The building has been completely restored.
And the views are hard to beat. Because it was thoroughly vandalized when it was open all the time, it's generally closed now (unless you have good ninja skills). When the opportunity presents itself, it's worth taking the time for the visit.
Saturday, November 4, 2017
This is the amazing 2017 carved-pumpkin trilogy. Scott has learned ninja ways with a dremel tool and other tools to make these narrative sequences. This one grew out of his research into the origin of the name Celo, which has something to do with corn, but, unfortunately, I didn't get the whole story.
Here's small sample of the 100 or so carved pumpkins that were set up on the bridge. Thanks as always to Phillip and Beca Mitchell for creating and perpetuating this amazing annual event.
Wednesday, November 1, 2017
Sunday, October 22, 2017
Evan Raskin took this picture at an Ingles in Asheville (and wrote the headline to go with it). He didn't set this up, he just happened upon it.
Sunday, October 15, 2017
I love these tourist binoculars -- still 25 cents.
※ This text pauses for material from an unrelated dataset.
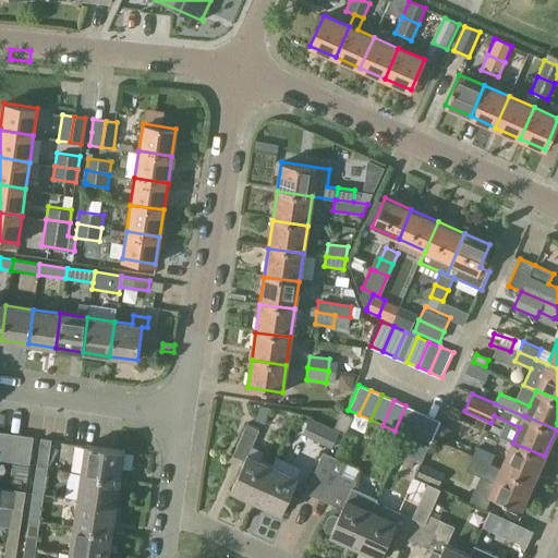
[(405,436),(417,411),(405,405),(395,431),(405,436)]
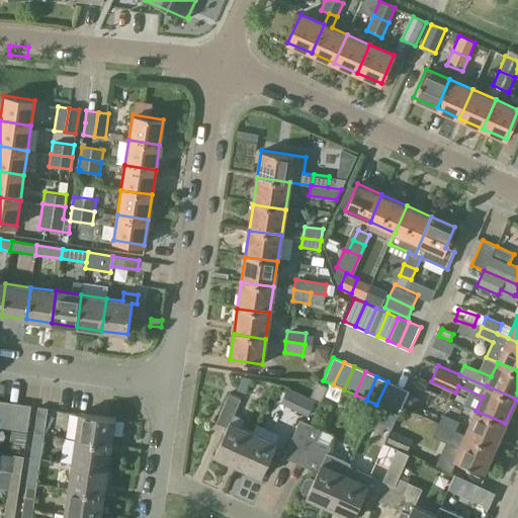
[(312,393),(310,398),(315,400),(320,403),(321,401),(328,385),(317,381),(312,393)]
This one is at the top of Grandfather Mountain, which is a fun place despite being a major tourist attraction. We were there during one of the busiest weekends of the year. It's a pretty controlled experience, but it's a spectacular place and there were a hell of a lot of people there -- outside.
It also gives you the best possible view of one of North Carolina's greatest atrocities: Sugar Top, which spawned the North Carolina Mountain Ridge Protection Act that keeps anyone else from doing this.
And then there's the mile-high swinging bridge, which is really pretty cool.
Also worth noting that Grandfather Mountain is now run by a nonprofit and is part of a 4,000 acre preserve that's managed in cooperation with the Nature Conservancy and North Carolina State Parks.